1. Jefferies Downgrades Las Vegas Sands

Jefferies downgraded Las Vegas Sands to Hold from Buy, trimming its price target to $61 from $72. Analyst David Katz cited concerns over the operator’s strategic push into the premium mass segment in Macau, warning this investment will weigh on margins over the medium term.

2. Macau Margin Forecast

Katz projects a customer reinvestment strategy similar to Q4 2025 will cut Macau adjusted EBITDA margins by approximately 570 basis points by 2027 versus 2023 levels. This marks the steepest margin decline among peers, leading Jefferies’ FY26 and FY27 EBITDA estimates for Sands to sit 2.9% and 4.9% below consensus.

3. Preference for Wynn Resorts

In contrast, Jefferies favors Wynn Resorts due to its premium-focused operating model, which it believes positions the company for outperformance.
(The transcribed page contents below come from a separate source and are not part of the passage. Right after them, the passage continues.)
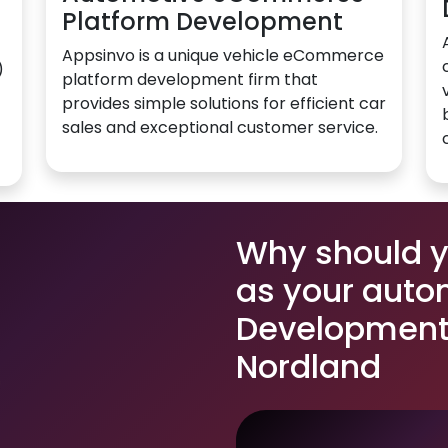
Platform Development
Appsinvo is a unique vehicle eCommerce
)
platform development firm that
provides simple solutions for efficient car
sales and exceptional customer service.
Why should 
as your auto
Development 
Nordland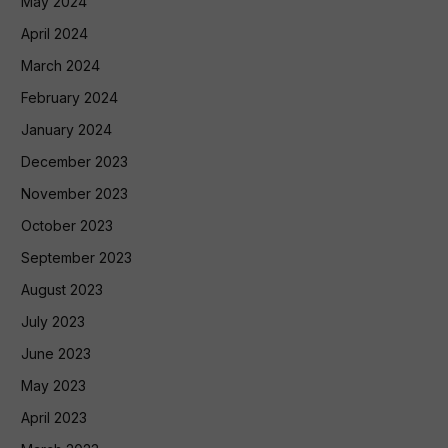
May 2024
April 2024
March 2024
February 2024
January 2024
December 2023
November 2023
October 2023
September 2023
August 2023
July 2023
June 2023
May 2023
April 2023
The analyst highlights Wynn’s disciplined capital allocation and higher-margin offerings in Macau as key competitive advantages.

4. U.S. Gaming Outlook

On the U.S. gaming front, Jefferies notes that group and convention bookings on the Las Vegas Strip remain stable while leisure demand softens, forecasting a 4.7% year-over-year drop in Nevada EBITDAR at Boyd Gaming. Emerging iGaming legislation in Maine and an open casino license in Indiana are viewed as minimal competitive changes.